Wednesday, February 29, 2012

On Artificial Wisdom: For U of T's Cognitive Séance 45

It’s rather unfortunate that I couldn’t be there for the Mind Matters conference, and that I’m missing this wonderfully-themed Cognitive Séance as well. Even so, I’ll contribute by adding a few thoughts. I started typing this stuff out as a wall post, but my words have once again outgrown their container, so I’ve moved them to my blog. Well, here’s what I have:
A couple of useful approximations of wisdom that I’ve found useful are “problem solving ability in the absence of expertise”, and “meta-expertise”. Neither is perfect, but both are instructive. The first can be understood as being “execution-level”, while the second is “development-level”. The performance-competence distinction comes to mind.
Goals and problems are relevant to discussions of wisdom. Problem detection and goal selection are flip-sides of the same coin. The first indicates an external disruption of homeostasis, while the second suggests an internal redefinition of the same. The agitation or dissonance that this state of affairs produces is what moves the agent to act.
Action can be external or internal. External action, as Searle might say, attempts to fit the world to the agent’s preferences, while internal action attempts to fit the agent’s preferences to the world. So long as the world-mind difference is reduced sufficiently, the “problem” will have been solved satisfactorily.
To witness wisdom in action typically requires an unfamiliar state of affairs. One kind of foolishness is to mistake the unfamiliar-yet-irrelevant as a problem. If the unfamiliar scenario is genuinely unacceptable, though, a wiser agent (understood in some manner that is independent of this problem) will be more likely to find a solution than a less wise agent (assuming that neither have domain expertise).

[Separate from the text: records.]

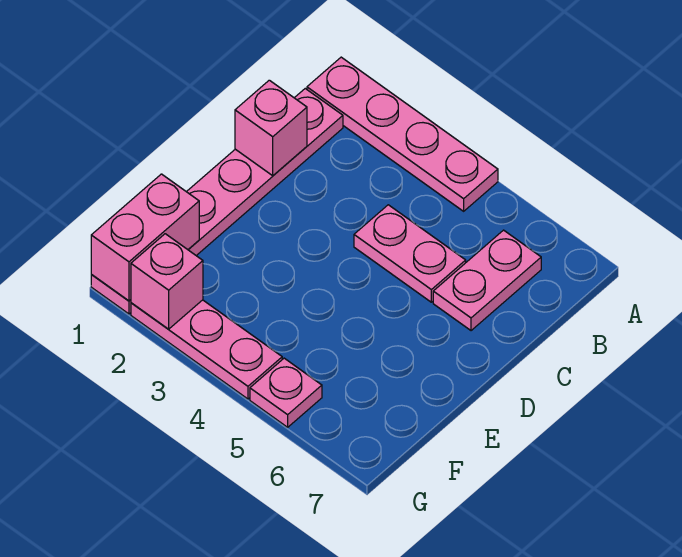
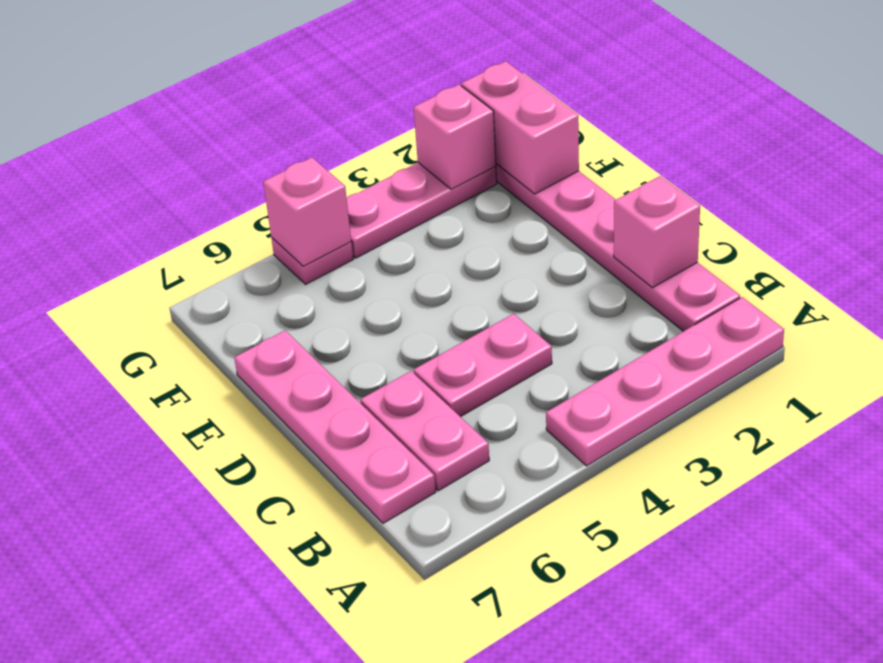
none -> pink 1x4 plate [234,331,436,523]
none -> pink 1x1 brick [263,157,351,266]

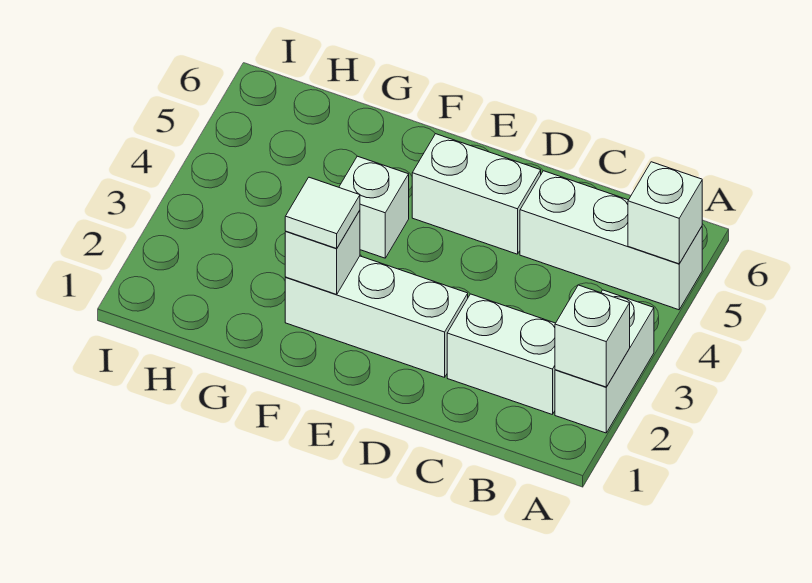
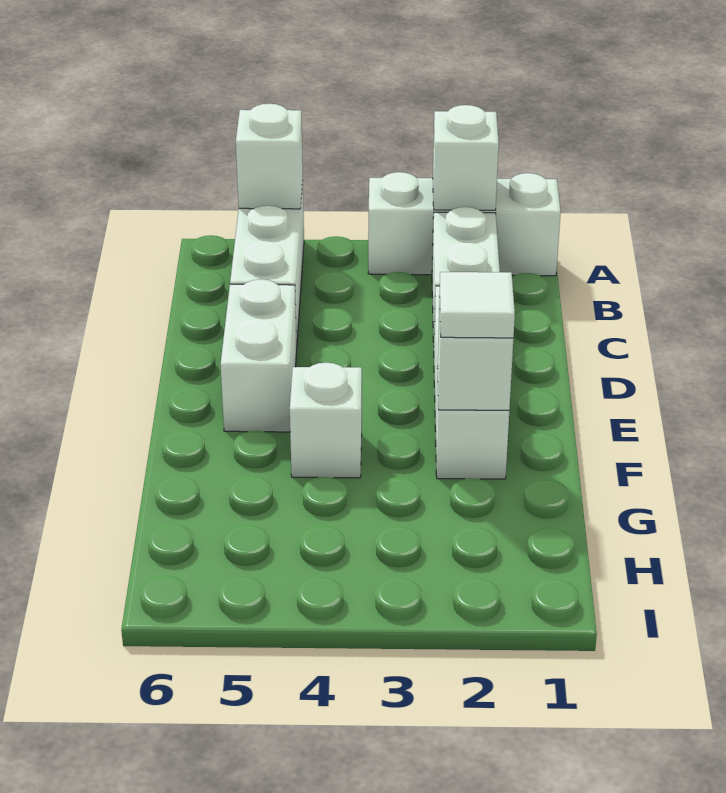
white 1x2 brick [555,290,654,433] -> white 1x3 brick [368,172,561,276]

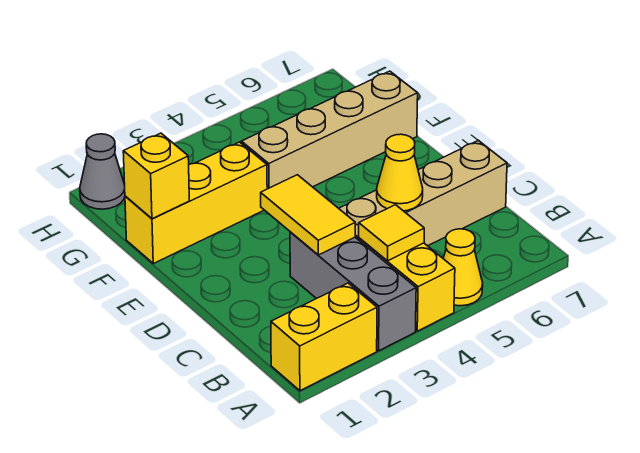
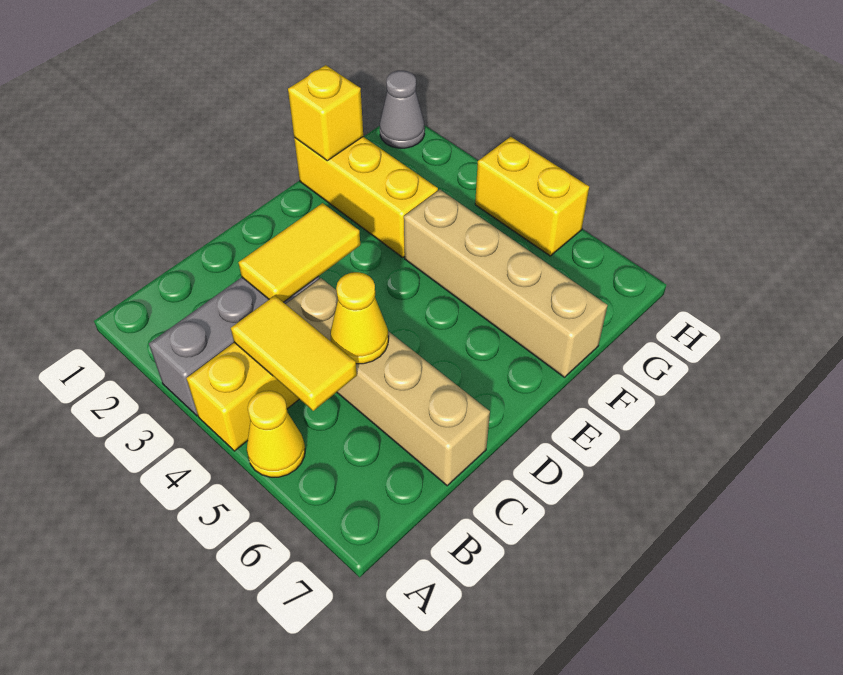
yellow 1x2 brick [271,283,377,391] -> yellow 1x2 brick moved to [475,137,589,256]
yellow 1x1 tile [359,205,424,261] -> yellow 1x2 tile [231,296,357,411]

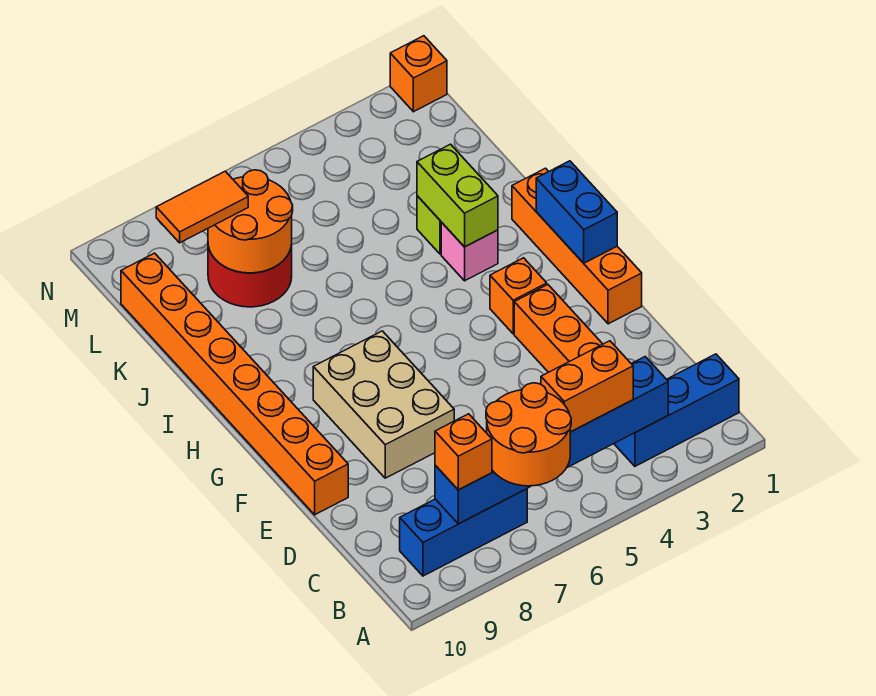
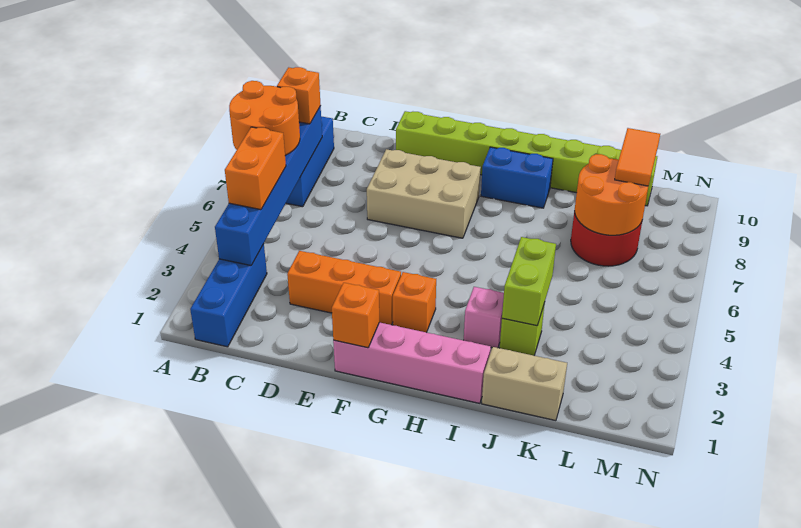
orange 1x8 brick [121,253,348,515] -> lime 1x8 brick [396,111,657,206]
orange 1x4 brick [512,168,642,324] -> pink 1x4 brick [333,322,491,403]
blue 1x2 brick [536,161,617,263] -> blue 1x2 brick moved to [481,147,553,208]
lime 1x2 brick [417,144,498,247] -> lime 1x2 brick turned to [502,237,556,326]
none -> tan 1x2 brick [482,347,567,421]
orange 1x1 brick [390,36,447,112] -> orange 1x1 brick moved to [332,283,379,348]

Since expertise is out of the picture, wise agents appear to rely on heuristics. If two agents have identical repertoires of heuristics, the one that selects a subset for use in a more context-sensitive fashion is more likely to reach a solution. Having a larger repertoire of heuristics, I would imagine, might initially provide an advantage, but would eventually lead to inefficient heuristic selection.
These execution-level thoughts about wisdom apply “at runtime”, so to speak. On the other hand, wisdom also involves development-level components. To continue the analogy, they are “compile-time” factors. This is where wisdom as meta-expertise enters the discussion. For example, the heuristics an agent learns over time affects how well it can solve an unfamiliar problem. This means that some deviation from homeostasis encouraged the agent to revise its repertoire of heuristics. It (partially) solved its “sub-optimal heuristics” problem, and if it practises this skill enough, it might gain expertise in heuristics optimization. Similarly, acquiring expertise various specific domains might lead to “expertise” in expertise acquisition. The reason I’ve used scare-quotes is that “domain-general expertise” is an oxymoron, though I’m not sure whether “expert generalizer” is.
Now I’ll turn to Artificial Wisdom (AW). Some artificial expert systems that exist today have been spoon-fed their abilities, while others have become experts through practise. It’s this second type of artificial systems that are more likely to act as the forerunners to AW. One important tool that helps humans acquire expertise is generalizing across different instances of the same kind of problem. “The star-shaped peg fits in the star-shaped hole” and other blindly-discovered solutions to similar problems can lead an intelligent agent to heuristics like “look for a hole that’s the same shape as this peg”.
Notice how I’ve performed a bit of recursion above. Generalizing across instances of the “acquire expertise” problem, I’ve picked out the “generalize over problem instances” heuristic. Continuing this recursive trend might prove fruitful to AW research.
Wise agents probably excel in identifying accidental successes and developing them into reliable algorithms and heuristics, kind of how Jeff Hawkins describes the neuroscience of rehearsal in On Intelligence. Other essential mechanisms for developing AW include ways to evaluate similarity and relevance.
I hope all of you have a great Séance!